Procedural difficulty was a major concern. This was largely due to the limitations of the prototype device and inexperience of the operators with the technique; but also largely due to the limitations of the available imaging modalities. Fluoroscopic imaging was adequate for initial positioning of the therapy catheter and orientation of its suction/needle capture window as well as deployment of the suture fastener. Assessment of the leaflets during device deployment was dependent on TEE imaging. Although two-dimensional TEE was sufficient to guide the procedure in a general way, it was severely limited in guiding and assessing mitral leaflet capture particularly. Although not available during the study period, 3D TEE may have proven useful. Although successful capture of both leaflets by an initial suture could be appreciated by the appearance of a double orifice, subsequent placement of additional sutures were increasingly difficult to evaluate.
Surgical edge-to-edge repair generally involves a mattress suture or running suture along a short length of the leaflets. The percutaneous suture repair procedure failed to reproduce the results of surgical suture repair. Sutures were not accurately placed, not necessarily adjacent to one another, typically did not penetrate the full thickness of the leaflets, and were sometimes placed asymmetrically in the two mitral leaflets, potentially worsening mitral coaptation and limiting durability. Even when symmetrically placed, a single percutaneous suture generally did not result in adequate coaptation. It was apparent that multiple sutures were likely required to cover the whole area of malcoaptation. However, placement of multiple sutures increased the technical complexity and echo guidance was even more problematic. Moreover, even successful placement of two or three sutures was associated with dehiscence at follow-up. In addition, the definition of success was a minimalistic one; reduction in MR grade ≥1. Although this may be valid in terms of device development, this does not meet the standards of determining successful surgical repair.

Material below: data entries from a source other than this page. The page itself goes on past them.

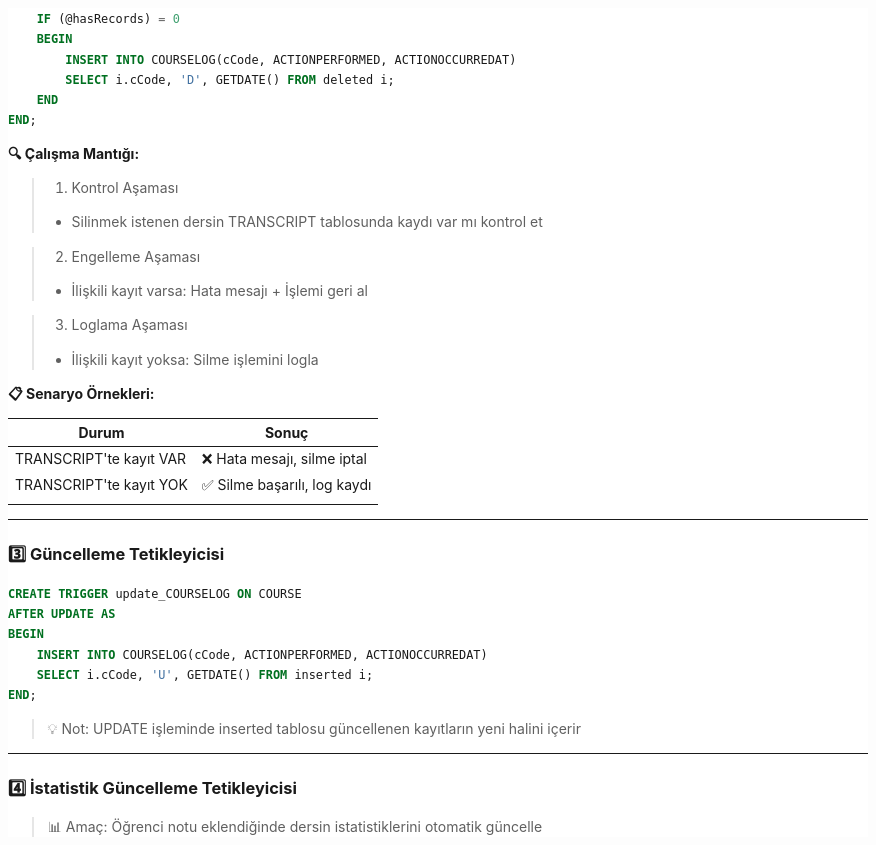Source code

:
 ```sql
    IF (@hasRecords) = 0
    BEGIN
        INSERT INTO COURSELOG(cCode, ACTIONPERFORMED, ACTIONOCCURREDAT)
        SELECT i.cCode, 'D', GETDATE() FROM deleted i;
    END
END;

```

**🔍 Çalışma Mantığı:**

> 1. Kontrol Aşaması
> 
> - Silinmek istenen dersin TRANSCRIPT tablosunda kaydı var mı kontrol et

> 2. Engelleme Aşaması
> 
> - İlişkili kayıt varsa: Hata mesajı + İşlemi geri al

> 3. Loglama Aşaması
> 
> - İlişkili kayıt yoksa: Silme işlemini logla

**📋 Senaryo Örnekleri:**

| Durum | Sonuç |
| --- | --- |
| TRANSCRIPT'te kayıt VAR | ❌ Hata mesajı, silme iptal |
| TRANSCRIPT'te kayıt YOK | ✅ Silme başarılı, log kaydı |
|  |  |

---

### **3️⃣ Güncelleme Tetikleyicisi**

```sql
CREATE TRIGGER update_COURSELOG ON COURSE
AFTER UPDATE AS
BEGIN
    INSERT INTO COURSELOG(cCode, ACTIONPERFORMED, ACTIONOCCURREDAT)
    SELECT i.cCode, 'U', GETDATE() FROM inserted i;
END;

```

> 💡 Not: UPDATE işleminde inserted tablosu güncellenen kayıtların yeni halini içerir
> 

---

### **4️⃣ İstatistik Güncelleme Tetikleyicisi**

> 📊 Amaç: Öğrenci notu eklendiğinde dersin istatistiklerini otomatik güncelle
>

Limited durability was related to multiple factors including: the small tissue bites obtained with the design constraints of the therapy catheter; asymmetric suture placement and the design of the guiding catheter which was limited in its degrees of freedom with only one-plane steerability. The lack of a reinforcing annuloplasty ring may have contributed to suture dehiscence, as this is considered to be a factor involved in durability of surgical valve repair.
A suture-based system was thought to have advantages over the alternative Evalve clip-based system. Sutures are less bulky, and offer the potential for accurate placement of multiple sutures and more complex repair procedures. However, a large clip is relatively easily visualised on echocardiography and fluoroscopy. The opposing arms of a clip facilitate symmetrical grasping of opposing leaflet segments. In addition, a clip may be applied, evaluated, released and reapplied with a relatively low risk of damaging the valve14,16.
In summary, percutaneous endovascular suture based cardiac repair is feasible. Clinical application in the setting of mitral edge-to-edge repair was limited – largely by technical difficulties, inadequacies of current imaging modalities and suture dehiscence – and consequently this particular device is no longer being pursued. Still, it remains possible that similar approaches may enable more sophisticated endovascular repair procedures in future.